Page text:
______________________________

Step by step guide to renting London property
For many people, renting a home is a positive lifestyle choice, affording greater flexibility and no long-term obligations, with the added bonus of being free from the responsibility of repairs and maintenance. However, at Fraser & Co we appreciate that finding a home to rent can often be stressful and we have prepared this guide to steer you through the process.
How much can you afford?
Before you begin looking for a property, you need to establish how much rent you can afford to pay, ensuring that you have enough money left over for bills, travel, food and other living expenses. It’s important to realise that you’re committing yourself for the whole duration of the tenancy agreement. Once signed, it can be very difficult to extract yourself from an agreement.
When you find a suitable property, you will be expected to pay the first month’s rent in advance. In London it’s also standard practice to put down a deposit equivalent to six weeks’ rent, which is refunded at the end of the tenancy.
Where do you want to live?
How expensive are rents in the particular area?
How easy is the journey to work and how long will it take?
How far away will you be from friends and family?
What are local amenities like, such as shops, bars & restaurants and leisure facilities?
If you’re considering a number of different areas, it is sensible to research each in turn and consider drawing up a list of pros and cons to help narrow your search.
Finding a home
At Fraser & Co we make finding a home as stress-free as possible. When you have established how much rent you can afford and have an idea of where you’d like to live, register with us by calling or visiting one of our offices, or click here to register online. We will then send you details of any properties that meet your criteria by email, text or mail. We have a wide range of properties available to rent throughout London so we’re sure to be able to find you something suitable.
The London rental market moves quickly so it’s sensible to view any properties you are interested in straight away, or you may miss out. At Fraser & Co, we accompany all viewings so that we are on hand to answer any questions you may have.
Making an offer
Once you have found a property you’d like to rent, you will place a holding deposit usually equivalent to two weeks rent and we will then submit your offer to the landlord. This will then be deducted from the final amount due when you move into the property, or refunded if your offer does not meet with the landlord’s approval.
When your offer is accepted, the following process usually applies:
Reference checks will be completed, including a credit check, employment status, proof of income and a reference from a previous landlord or possibly a character reference. This process may take up to 10 days to complete. Please note that an administration fee will be charged to cover this.
Once reference checks have been completed and approved by the landlord’s, both the landlord and tenant will sign a tenancy agreement which outlines the rules you both agree to adhere to, and states the period of the tenancy and the rental payments. In the UK, the most common form of tenancy agreement is an Assured Shorthold Tenancy Agreement (AST). There is normally an administration fee to pay for the agreement.

______________________________

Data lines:
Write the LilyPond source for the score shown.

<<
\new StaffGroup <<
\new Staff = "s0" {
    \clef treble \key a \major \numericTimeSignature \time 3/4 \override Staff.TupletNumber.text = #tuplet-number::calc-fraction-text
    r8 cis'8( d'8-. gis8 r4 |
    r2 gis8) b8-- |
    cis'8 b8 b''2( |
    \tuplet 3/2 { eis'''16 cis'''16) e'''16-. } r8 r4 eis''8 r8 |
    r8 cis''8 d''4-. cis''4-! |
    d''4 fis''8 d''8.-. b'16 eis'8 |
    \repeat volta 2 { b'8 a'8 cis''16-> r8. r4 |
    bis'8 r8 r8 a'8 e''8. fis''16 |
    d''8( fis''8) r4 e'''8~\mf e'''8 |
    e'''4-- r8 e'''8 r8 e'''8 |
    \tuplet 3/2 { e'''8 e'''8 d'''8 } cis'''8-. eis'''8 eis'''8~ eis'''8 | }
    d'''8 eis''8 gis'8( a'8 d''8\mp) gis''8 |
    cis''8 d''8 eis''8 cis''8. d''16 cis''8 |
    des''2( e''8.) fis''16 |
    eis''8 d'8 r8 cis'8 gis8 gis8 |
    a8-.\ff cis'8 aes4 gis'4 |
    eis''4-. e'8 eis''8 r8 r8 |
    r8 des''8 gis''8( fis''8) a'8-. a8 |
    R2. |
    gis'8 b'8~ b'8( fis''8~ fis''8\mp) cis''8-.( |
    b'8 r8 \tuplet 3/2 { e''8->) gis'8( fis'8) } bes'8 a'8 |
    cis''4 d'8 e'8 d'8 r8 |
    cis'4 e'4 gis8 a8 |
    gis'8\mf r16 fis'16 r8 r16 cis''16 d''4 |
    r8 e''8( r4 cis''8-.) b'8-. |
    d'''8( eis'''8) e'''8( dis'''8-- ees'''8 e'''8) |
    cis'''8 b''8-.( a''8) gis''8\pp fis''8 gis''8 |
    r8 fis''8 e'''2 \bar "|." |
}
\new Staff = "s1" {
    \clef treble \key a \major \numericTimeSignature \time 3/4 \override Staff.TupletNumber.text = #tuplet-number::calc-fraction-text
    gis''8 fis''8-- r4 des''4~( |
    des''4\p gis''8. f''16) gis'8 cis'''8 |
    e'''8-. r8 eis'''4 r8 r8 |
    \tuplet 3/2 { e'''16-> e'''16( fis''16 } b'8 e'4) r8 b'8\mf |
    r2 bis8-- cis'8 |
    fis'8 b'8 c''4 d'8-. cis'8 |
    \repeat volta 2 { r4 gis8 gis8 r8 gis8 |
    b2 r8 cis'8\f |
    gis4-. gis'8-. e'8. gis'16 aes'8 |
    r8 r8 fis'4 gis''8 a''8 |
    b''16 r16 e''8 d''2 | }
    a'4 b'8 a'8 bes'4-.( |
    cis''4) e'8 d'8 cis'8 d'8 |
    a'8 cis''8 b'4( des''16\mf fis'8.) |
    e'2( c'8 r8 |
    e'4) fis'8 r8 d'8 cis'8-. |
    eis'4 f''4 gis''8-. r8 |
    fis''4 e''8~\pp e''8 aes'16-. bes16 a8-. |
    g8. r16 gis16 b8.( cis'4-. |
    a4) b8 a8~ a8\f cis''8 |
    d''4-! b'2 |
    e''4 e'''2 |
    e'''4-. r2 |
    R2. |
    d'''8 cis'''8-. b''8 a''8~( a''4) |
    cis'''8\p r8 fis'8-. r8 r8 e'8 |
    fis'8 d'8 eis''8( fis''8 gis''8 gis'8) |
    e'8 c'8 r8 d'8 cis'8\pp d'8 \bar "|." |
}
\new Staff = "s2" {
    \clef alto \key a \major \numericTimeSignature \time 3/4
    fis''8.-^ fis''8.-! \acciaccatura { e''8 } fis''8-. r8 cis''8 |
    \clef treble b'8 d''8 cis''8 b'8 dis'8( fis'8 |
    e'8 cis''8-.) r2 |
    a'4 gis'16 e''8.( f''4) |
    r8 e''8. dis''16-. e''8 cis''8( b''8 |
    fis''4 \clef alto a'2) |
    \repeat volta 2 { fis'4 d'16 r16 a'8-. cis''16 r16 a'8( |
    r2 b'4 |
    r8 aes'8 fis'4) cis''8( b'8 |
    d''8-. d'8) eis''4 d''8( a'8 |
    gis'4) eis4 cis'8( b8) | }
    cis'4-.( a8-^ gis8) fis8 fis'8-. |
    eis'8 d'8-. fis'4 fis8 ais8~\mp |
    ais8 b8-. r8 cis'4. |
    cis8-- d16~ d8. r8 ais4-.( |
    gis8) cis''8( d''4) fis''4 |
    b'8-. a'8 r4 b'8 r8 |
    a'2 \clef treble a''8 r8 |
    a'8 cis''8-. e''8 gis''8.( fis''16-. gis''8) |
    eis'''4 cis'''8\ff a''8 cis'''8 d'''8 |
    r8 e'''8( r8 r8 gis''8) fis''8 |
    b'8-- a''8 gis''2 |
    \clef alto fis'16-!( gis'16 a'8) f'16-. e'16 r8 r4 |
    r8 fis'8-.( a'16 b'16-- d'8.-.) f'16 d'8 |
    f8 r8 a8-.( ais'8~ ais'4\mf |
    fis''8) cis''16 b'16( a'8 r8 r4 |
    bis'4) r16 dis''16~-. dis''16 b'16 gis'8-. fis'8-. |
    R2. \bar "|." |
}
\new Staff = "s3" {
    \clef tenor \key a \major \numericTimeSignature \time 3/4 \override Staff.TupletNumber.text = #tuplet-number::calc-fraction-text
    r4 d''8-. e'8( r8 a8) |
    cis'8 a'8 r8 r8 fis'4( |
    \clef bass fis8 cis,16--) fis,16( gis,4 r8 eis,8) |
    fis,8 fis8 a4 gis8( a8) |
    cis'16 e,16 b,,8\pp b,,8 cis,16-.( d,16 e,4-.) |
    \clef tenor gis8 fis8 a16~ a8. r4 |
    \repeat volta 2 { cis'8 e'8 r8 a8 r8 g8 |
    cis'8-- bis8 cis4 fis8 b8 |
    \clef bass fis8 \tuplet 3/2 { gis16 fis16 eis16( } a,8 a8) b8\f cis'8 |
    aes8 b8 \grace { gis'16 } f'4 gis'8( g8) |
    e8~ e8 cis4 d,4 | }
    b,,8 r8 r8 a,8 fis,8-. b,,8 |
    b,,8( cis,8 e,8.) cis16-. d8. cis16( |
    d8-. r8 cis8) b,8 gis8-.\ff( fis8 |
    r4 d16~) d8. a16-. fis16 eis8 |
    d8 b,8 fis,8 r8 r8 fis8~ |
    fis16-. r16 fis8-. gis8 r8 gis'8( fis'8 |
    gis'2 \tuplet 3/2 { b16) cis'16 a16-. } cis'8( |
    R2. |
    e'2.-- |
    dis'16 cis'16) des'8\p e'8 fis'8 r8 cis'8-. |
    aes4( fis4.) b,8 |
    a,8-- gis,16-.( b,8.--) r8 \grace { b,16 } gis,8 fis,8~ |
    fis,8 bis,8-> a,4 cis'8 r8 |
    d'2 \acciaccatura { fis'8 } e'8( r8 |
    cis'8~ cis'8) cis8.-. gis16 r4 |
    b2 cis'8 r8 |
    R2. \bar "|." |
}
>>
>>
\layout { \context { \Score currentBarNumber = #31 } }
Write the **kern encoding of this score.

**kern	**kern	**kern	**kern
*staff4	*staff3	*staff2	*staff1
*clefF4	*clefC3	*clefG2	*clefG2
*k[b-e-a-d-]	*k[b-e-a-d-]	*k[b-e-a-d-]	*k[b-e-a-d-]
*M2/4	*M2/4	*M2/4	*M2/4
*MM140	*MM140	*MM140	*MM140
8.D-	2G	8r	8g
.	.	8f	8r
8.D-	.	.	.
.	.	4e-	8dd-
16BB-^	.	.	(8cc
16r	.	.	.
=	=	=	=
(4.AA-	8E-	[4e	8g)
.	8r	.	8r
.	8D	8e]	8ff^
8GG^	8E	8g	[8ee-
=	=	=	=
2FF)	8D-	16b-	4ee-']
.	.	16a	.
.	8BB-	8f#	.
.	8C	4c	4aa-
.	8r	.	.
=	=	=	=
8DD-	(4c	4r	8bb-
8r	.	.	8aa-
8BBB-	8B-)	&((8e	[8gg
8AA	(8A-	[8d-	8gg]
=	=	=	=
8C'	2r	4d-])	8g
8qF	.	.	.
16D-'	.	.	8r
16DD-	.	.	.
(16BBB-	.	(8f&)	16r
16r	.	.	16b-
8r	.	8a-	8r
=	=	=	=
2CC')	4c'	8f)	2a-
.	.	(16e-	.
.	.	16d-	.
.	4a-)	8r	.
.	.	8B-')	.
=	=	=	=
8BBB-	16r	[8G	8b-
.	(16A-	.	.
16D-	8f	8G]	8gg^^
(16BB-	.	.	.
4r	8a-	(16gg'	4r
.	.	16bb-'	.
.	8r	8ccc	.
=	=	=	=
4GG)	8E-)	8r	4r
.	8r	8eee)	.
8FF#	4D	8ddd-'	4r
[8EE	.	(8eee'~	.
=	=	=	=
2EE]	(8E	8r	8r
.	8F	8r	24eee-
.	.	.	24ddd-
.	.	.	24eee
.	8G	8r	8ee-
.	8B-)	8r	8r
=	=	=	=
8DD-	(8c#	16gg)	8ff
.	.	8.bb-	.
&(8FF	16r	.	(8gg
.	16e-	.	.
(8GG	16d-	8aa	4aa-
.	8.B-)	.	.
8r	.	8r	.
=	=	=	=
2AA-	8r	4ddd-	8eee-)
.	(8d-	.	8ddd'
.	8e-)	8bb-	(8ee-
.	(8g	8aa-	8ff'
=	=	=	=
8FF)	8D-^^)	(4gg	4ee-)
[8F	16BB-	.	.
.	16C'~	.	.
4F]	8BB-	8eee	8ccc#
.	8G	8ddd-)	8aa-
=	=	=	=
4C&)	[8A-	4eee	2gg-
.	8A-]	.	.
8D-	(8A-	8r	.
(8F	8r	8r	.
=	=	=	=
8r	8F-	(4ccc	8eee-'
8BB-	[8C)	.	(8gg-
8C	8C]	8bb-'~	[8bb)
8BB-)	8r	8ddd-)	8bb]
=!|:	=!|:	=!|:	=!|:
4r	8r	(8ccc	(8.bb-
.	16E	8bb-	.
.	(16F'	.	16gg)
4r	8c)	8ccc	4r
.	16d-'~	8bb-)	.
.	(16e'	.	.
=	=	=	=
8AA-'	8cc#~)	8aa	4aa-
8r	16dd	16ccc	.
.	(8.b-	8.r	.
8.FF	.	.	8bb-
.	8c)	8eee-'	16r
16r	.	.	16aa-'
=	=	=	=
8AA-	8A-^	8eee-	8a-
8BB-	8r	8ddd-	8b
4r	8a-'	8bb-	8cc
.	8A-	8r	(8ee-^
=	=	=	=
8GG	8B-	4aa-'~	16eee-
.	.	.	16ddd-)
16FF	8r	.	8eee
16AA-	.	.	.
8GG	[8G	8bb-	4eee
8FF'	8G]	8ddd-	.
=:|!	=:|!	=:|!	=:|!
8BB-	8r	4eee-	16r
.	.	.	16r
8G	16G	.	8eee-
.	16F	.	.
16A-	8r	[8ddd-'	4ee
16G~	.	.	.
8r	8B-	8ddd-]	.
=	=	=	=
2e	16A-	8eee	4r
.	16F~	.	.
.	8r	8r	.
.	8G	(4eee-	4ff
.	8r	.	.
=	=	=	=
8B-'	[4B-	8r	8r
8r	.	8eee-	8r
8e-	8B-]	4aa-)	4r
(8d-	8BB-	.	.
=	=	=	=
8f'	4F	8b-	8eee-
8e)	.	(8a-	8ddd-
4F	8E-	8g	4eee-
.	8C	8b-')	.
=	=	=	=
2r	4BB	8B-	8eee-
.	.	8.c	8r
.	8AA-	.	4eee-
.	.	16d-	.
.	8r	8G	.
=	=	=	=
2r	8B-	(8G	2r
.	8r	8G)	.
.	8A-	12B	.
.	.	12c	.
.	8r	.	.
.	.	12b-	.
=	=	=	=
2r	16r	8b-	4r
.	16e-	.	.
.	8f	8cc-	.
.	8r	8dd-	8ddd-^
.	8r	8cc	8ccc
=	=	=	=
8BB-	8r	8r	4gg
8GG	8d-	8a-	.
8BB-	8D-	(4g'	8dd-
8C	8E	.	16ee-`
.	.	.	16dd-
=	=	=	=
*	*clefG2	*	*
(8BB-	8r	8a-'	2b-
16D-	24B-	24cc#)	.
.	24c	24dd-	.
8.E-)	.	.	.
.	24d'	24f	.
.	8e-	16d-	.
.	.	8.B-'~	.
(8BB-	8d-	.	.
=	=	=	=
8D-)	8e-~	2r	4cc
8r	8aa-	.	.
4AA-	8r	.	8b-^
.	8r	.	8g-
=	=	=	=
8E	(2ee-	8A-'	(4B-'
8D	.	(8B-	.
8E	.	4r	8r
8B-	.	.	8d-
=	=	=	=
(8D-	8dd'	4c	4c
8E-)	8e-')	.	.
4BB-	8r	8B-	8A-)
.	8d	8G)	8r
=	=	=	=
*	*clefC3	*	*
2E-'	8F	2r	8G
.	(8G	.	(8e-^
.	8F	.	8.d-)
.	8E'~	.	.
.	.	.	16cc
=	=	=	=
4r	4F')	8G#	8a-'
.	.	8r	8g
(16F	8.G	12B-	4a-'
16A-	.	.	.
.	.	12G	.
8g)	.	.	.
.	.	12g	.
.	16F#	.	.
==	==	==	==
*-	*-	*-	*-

______________________________

Written tasks:
a) Please pull out each line of the rows that contains the string "repeat".
b) Carry the London renting guide forward from its final sentence.

Expected outputs:
a)
    \repeat volta 2 { b'8 a'8 cis''16-> r8. r4 |
    \repeat volta 2 { r4 gis8 gis8 r8 gis8 |
    \repeat volta 2 { fis'4 d'16 r16 a'8-. cis''16 r16 a'8( |
    \repeat volta 2 { cis'8 e'8 r8 a8 r8 g8 |

b)
Just before you move in, you will be required to put down a security deposit which is usually equivalent to six weeks rent – This will be held and protected by a Tenancy Deposit Scheme - and pay the first month’s rent in advance.
You will be responsible for paying the TV licence, council tax and utility bills at the property from the date you move on (unless these are included in the rent) and you are also responsible for insuring your personal effects (advisable).
Prior to moving in, you will be asked to check and sign an inventory confirming the property’s contents and condition. You can expect to receive a copy of the inventory within seven days of your moving in date. There may be a fee to pay for the inventory to be compiled.
All that remains is to pack your belongings, arrange their removal and pick up the keys to your new home. Don’t forget that you are responsible for reading the utility meters as soon as you move in and providing the meter readings to the relevant utility companies.
At the end of the tenancy, if you decide not to renew your rental agreement your deposit will be returned, providing you leave the property in the condition you found it. Upon checking out, you should go through the original inventory with the landlord or their inventory clerk and any breakages or damage will be deducted from your deposit.
From 6 April 2007, all deposits (for rent up to £100,000 per annum) taken by landlords and letting agents for Assured Shorthold Tenancies in England and Wales, must be protected by a tenancy deposit protection scheme. The scheme allows tenants to get all or part of their deposit back when they are entitled to it and encourages tenants and landlords to make a clear agreement from the start on the condition of the property. This makes any disputes easier to resolve. For more information about tenancy deposit schemes visit direct.gov.uk.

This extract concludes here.